Dans la cuisine, les parents de Zoé venaient de s’interrompre, surpris par le bruit qui venait de l’étage.

– Où est Zoé ? Zoé ?!…

La panique transparaissait dans la voix de Marion, le couple se précipita dans les escaliers. Dans la chambre, Ramzan retenait son souffle tandis que le regard de la petite fille passait du lit à la porte en allers-retour qui venaient rythmer ses pensées. Elle se décida, attrapa le gros ours, s’assit sur le lit serrant très fort la peluche et planta son pouce dans sa bouche. Elle essaya de prendre son air le plus innocent possible alors que ses parents arrivaient à la porte.

– Tu es là ! Tu nous as fait peur !

Les deux adultes détaillaient la chambre, mais tout semblait en place.

– Tu restes là Zoé. Tu ne bouges pas tant que papa et maman n’ont pas fini de tout vérifier en bas.

La petite fille hocha docilement la tête et les entendit passer dans la chambre d’à côté. Leurs voix étouffées lui parvenaient, mais bientôt elle les entendit redescendre. Zoé se leva et se mit à genou, baissant la tête pour voir sous le lit. Ramzan était là, immobile, ses deux yeux clairs brillants dans la pénombre de la literie. Il vit le visage dans son cadre doré s’illuminer d’un sourire et la petite main se tendre vers lui. Il hésita puis se décida à sortir de dessous le lit. Il se releva doucement, craintif. Ils se tenaient debout, l’un en face de l’autre, s’observant. Zoé plaça un doigt sur ses lèvres. Une boule de peluche s’était accrochée aux cheveux du petit garçon

Ils se découvraient. Ramzan avait croisé d’autres enfants durant son voyage, mais jamais comme Zoé. Elle le regardait en souriant, ses yeux étaient francs, il n’y retrouvait pas la méfiance et la peur auxquels il était habitué d’habitude. Avec ses longues mèches si bien coiffées, son sourire et ses jolies petites dents blanches, elle ressemblait à une fée.

Zoé était fascinée par les yeux clairs de Ramzan. Avec ses habits délavés et poussiéreux, et ses cheveux plus noirs que le chat de la voisine, il ressemblait à un prince déguisé en mendiant. En tout cas, elle le cacherait jusqu’à ce qu’elle ait fini de mener l’enquête, jusqu’à ce qu’elle ait trouvé de quel pays il devait sûrement être le roi.

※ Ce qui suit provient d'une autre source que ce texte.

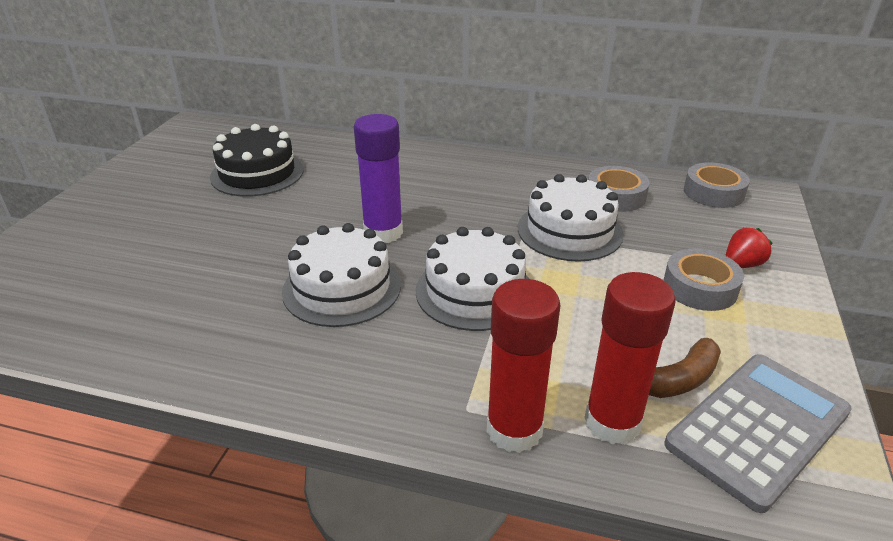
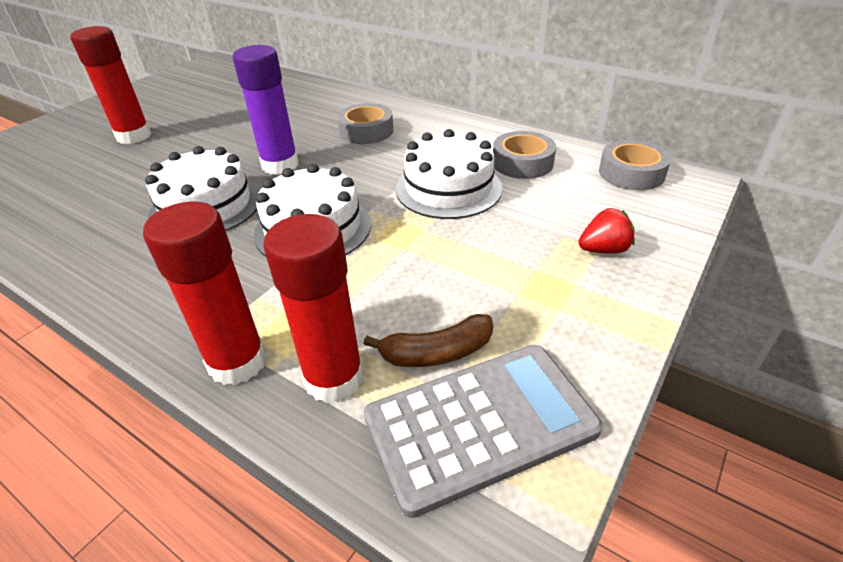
camera: 20 degrees right, 5 degrees up
black cake [210,124,304,197] -> none
grey tape [664,248,744,311] -> grey tape moved to [337,103,393,144]
none -> red glue stick [70,26,151,144]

Il était temps de passer à l’action. Zoé se dirigea vers l’armoire située derrière la porte. Depuis toujours c’était son refuge. Elle avait l’habitude de s’y réfugier pour lire à la lueur d’une lampe de poche. Elle poussa sa grosse caisse à jouets pour avoir le plus d’espace possible. Il y avait déjà un gros oreiller appuyé contre le mur, là où elle s’adossait d’habitude. Elle le remit en place puis elle alla chercher deux duvets qu’elle utilisait quand ses amies venaient dormir chez elle. Elle en étala un sur le sol et laissa l’autre à disposition sur le côté. Ramzan l’observait, curieux et un peu perdu. Elle lui prépara la lampe de poche sous l’oreiller, posa le livre qui était tombé sur le sol au pied du lit improvisé et ajouta la touche finale : le gros ours brun qui lui tiendrait compagnie quand elle ne pourrait pas rester avec lui.

Elle poussa le garçon doucement vers le placard. Il prit place sur le duvet, au fond de la penderie. Il sentait les vêtements frôler le dessus de sa tête. Il régnait une odeur, mélange de renfermé et d’antimite. Tous les sons étaient assourdis dans ce cocon de tissus. Il se sentait en sécurité.

– Comment tu t’appelles ?

La voix de Zoé le prit au dépourvu. Il ne s’attendait pas à ce qu’elle lui parle et ce qu’il avait entendu ressemblait à une succession de jolies notes cristallines mais énigmatiques. Il la regarda, intrigué. Zoé fronça les sourcils et essaya de se remémorer tout ce qu’elle avait vu dans les dessins animés. Elle pointa son doigt vers elle, tout en répétant plusieurs fois son prénom. Puis elle pointa le doigt vers Ramzan. Il la regardait toujours, ses yeux fouillant dans les siens à la recherche d’une explication. Elle recommença l’opération.

– Ramzan…

Il avait parlé tout bas, comme effrayé de rompre le charme en parlant, mais rapidement, tout à la joie d’avoir compris la petite fille.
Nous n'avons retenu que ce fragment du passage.